The current adoption of AI in computer-based systems and indications of its future ubiquitous presence increase the need for identification of threats against AI systems, such as attacks to availability of those systems or to data integrity.  The SPARTA SAFAIR program aims to ensure trustworthiness of artificial intelligence (AI) systems, including security, privacy, and reliability. For a better comprehension and knowledge of the threats, the first task of the program is to design and develop threat analysis tools to provide support to the risk assessment and management in AI.

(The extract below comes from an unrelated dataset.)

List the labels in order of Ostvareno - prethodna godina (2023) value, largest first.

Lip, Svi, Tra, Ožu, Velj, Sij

First, there was the need to identify potential security and privacy incidents that may occur to AI systems and attacks against AI components in systems that need to be defended. Thus, in SPARTA SAFAIR program, the first task was to collect all available attacks in the state of the art and to generate an adequate taxonomy to uniquely identify them and general enough to introduce future ones in the system.

The analysis of potential threats against AI systems would start from the analysis of the system constituent parts and assets to protect, identifying their vulnerabilities and the possible ways these components could unintentionally fail or suffer attacks from malicious adversaries. Some elements of the taxonomy are described next.

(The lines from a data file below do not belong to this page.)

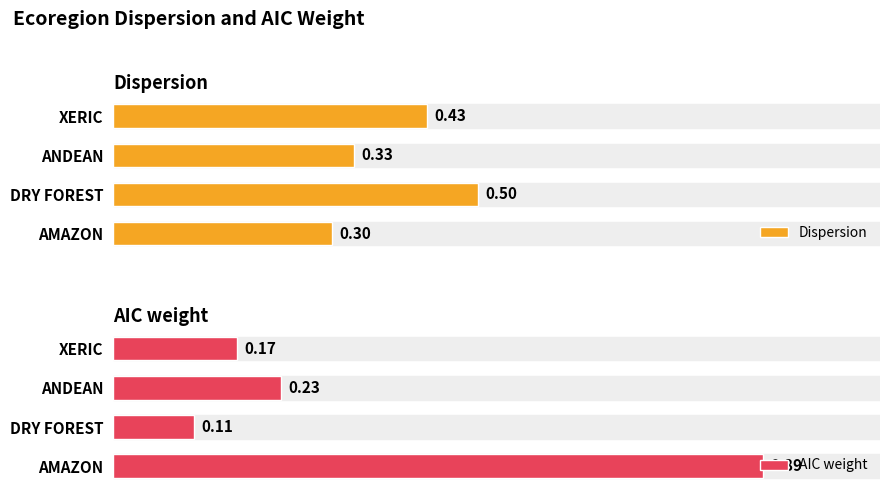

How many categories are shown in the chart?

4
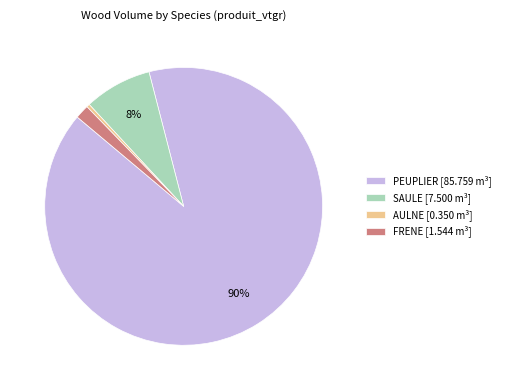

Is it true that FRENE is 2% of the pie?

True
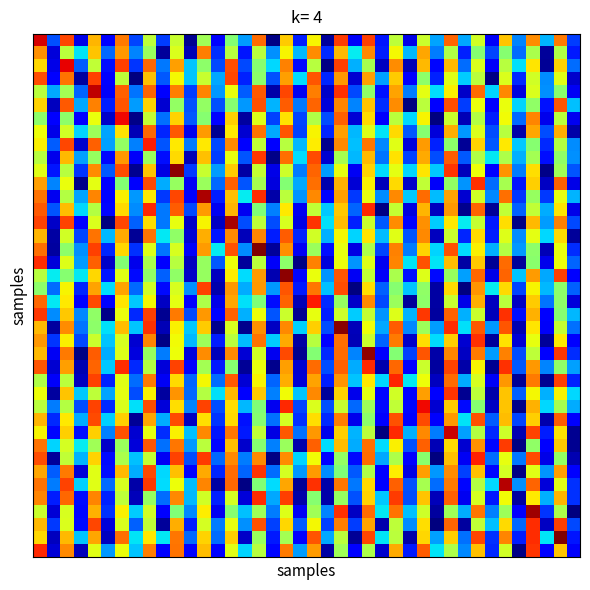

What is the maximum value shown in the chart?

37.9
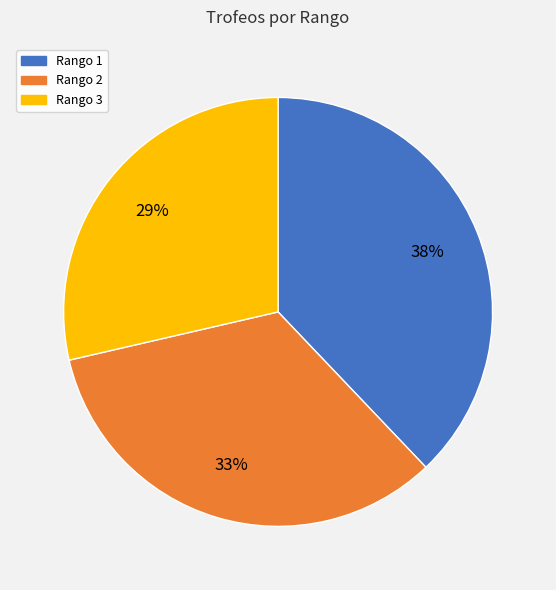

The Rango 1 slice represents 38% of the pie. True or false?

True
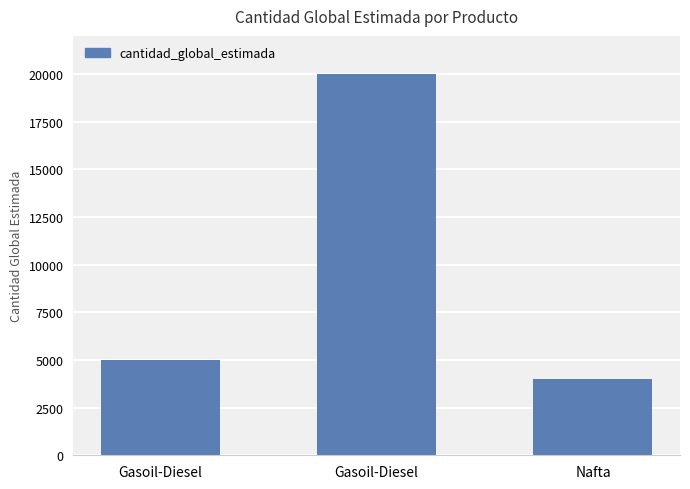

List the labels in order of value, smallest first.

Nafta, Gasoil-Diesel, Gasoil-Diesel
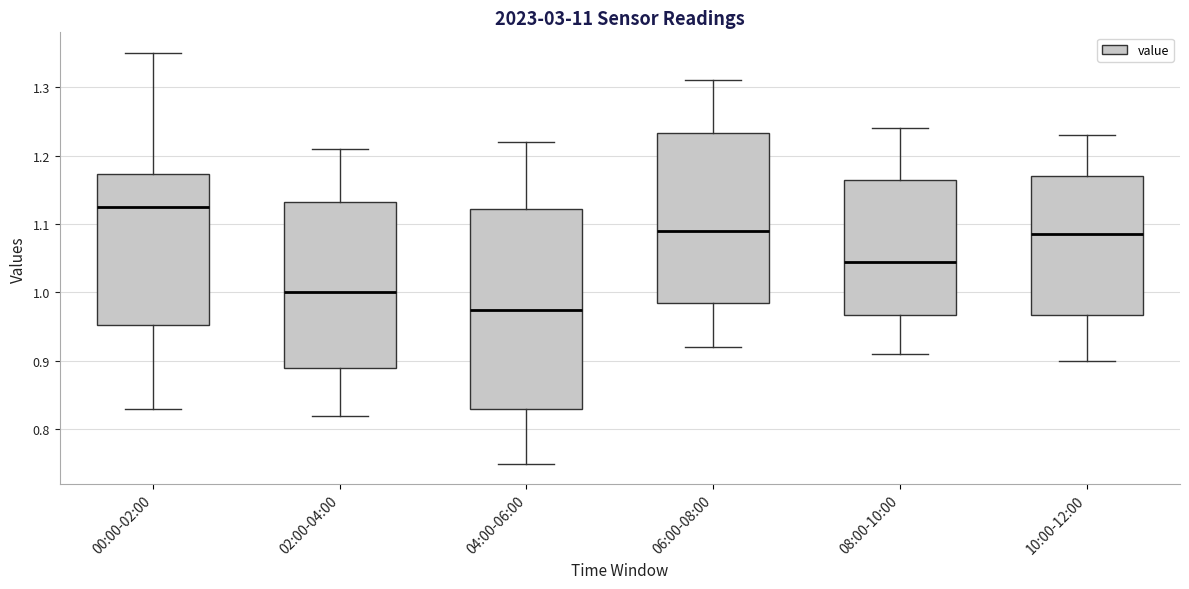

Which box has the lowest median line?

04:00-06:00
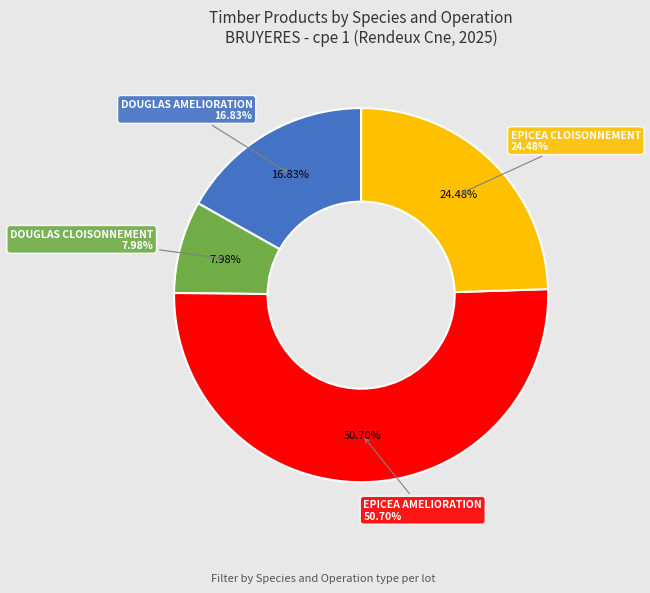

The EPICEA AMELIORATION 20/40 slice represents 9% of the pie. True or false?

False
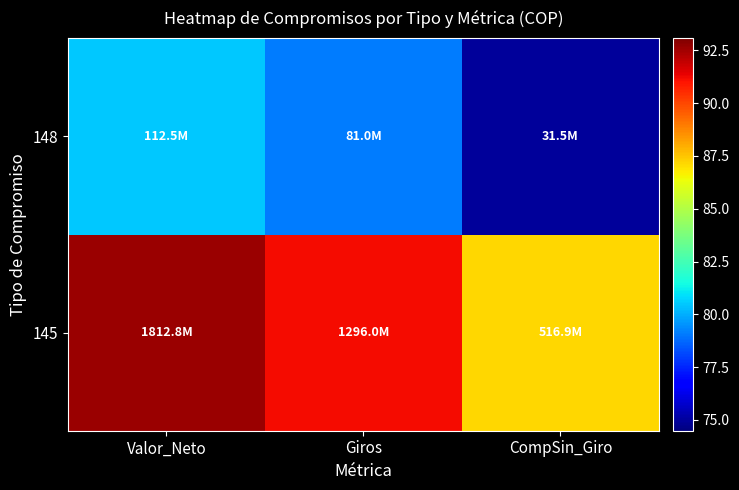

Which category has the highest value across all series?

Valor_Neto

The target AI assets are a combination of the ones used in software engineering of AI systems and concepts found in machine learning attack literature. Starting from the raw data and its characteristics, passing through the data used for model generation (training and test data) and the trained model itself and finally, the assets that appear when the model is operating (operational data, benchmark data, model testing tool, runtime model monitoring tool and inference results).

To these assets four AI attack tactic groups have been identified:

  • Data access: with these data access the attacker can generate a subrogate model that imitates the operating model behaviour and use it for the generation of other types of attacks and to test their efficacy before submitting them [1].
  • Poisoning: this type of attacks is used to alter directly or indirectly the operational data or the model of the AI system [2].
  • Evasion: using this type of methods the adversary can find model vulnerabilities in such a way that using handcrafted input data, they are able to generate operational problems or get desired outputs from the models [3].
  • Oracle: the attacker obtains information of the model such as its structure or architecture, parameters used for its generation or even data used in the training phase [4].

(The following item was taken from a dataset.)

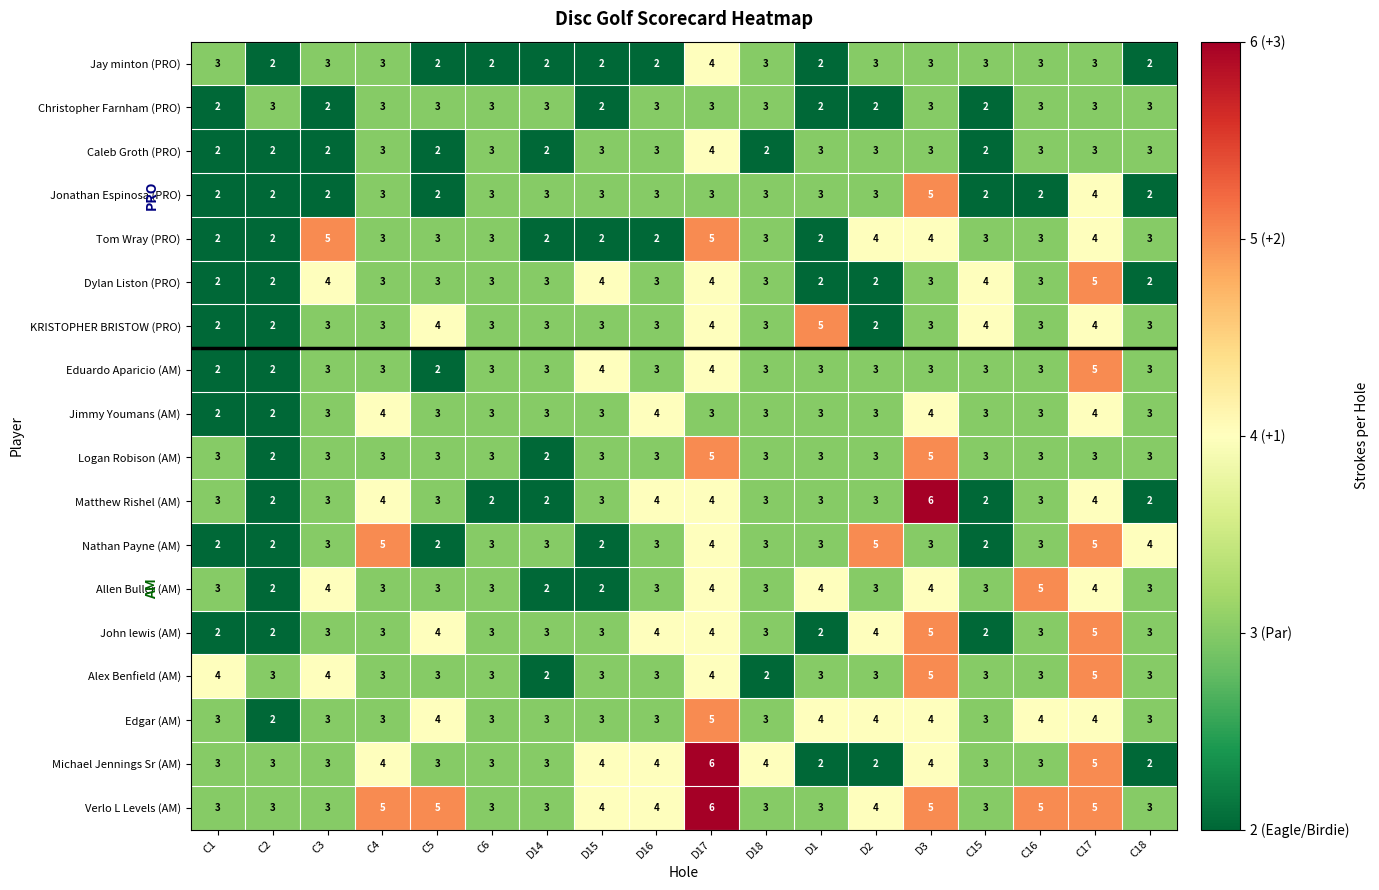

Between C4 and D15, which series saw the biggest shift?

Nathan Payne (AM)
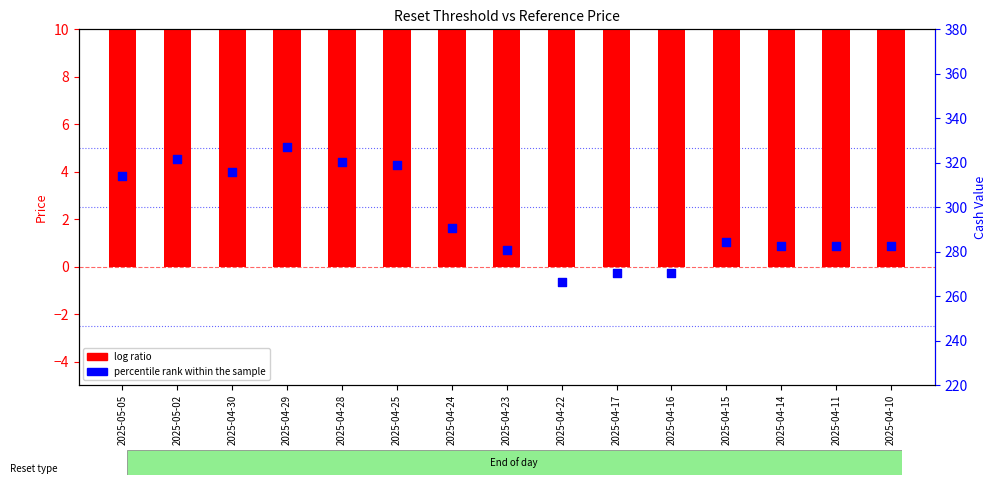

Which series has the widest spread of Y values?

percentile rank within the sample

On the bases of this risk assessment model, SPARTA SAFAIR program has developed multiple defences against some of the attacks and are being validated. This defences would help to detect or avoid attacks or reducing operating model’s vulnerabilities or at least knowing them. Following article

[1]       N. Papernot, P. Mcdaniel, A. Sinha, and M. P. Wellman, “SoK : Security and Privacy in Machine Learning,” 2018 IEEE Eur. Symp. Secur. Priv., pp. 399–414, 2018.

[2]       B. Biggio, B. Nelson, and P. Laskov, “Poisoning Attacks against Support Vector Machines,” 2012.

[3]       N. Papernot, P. Mcdaniel, and I. Goodfellow, “Transferability in Machine Learning : from Phenomena to Black-Box Attacks using Adversarial Samples.”

[4]       F. Tramèr, F. Zhang, A. Juels, M. K. Reiter, and T. Ristenpart, “Stealing Machine Learning Models via Prediction APIs,” no. September, 2016.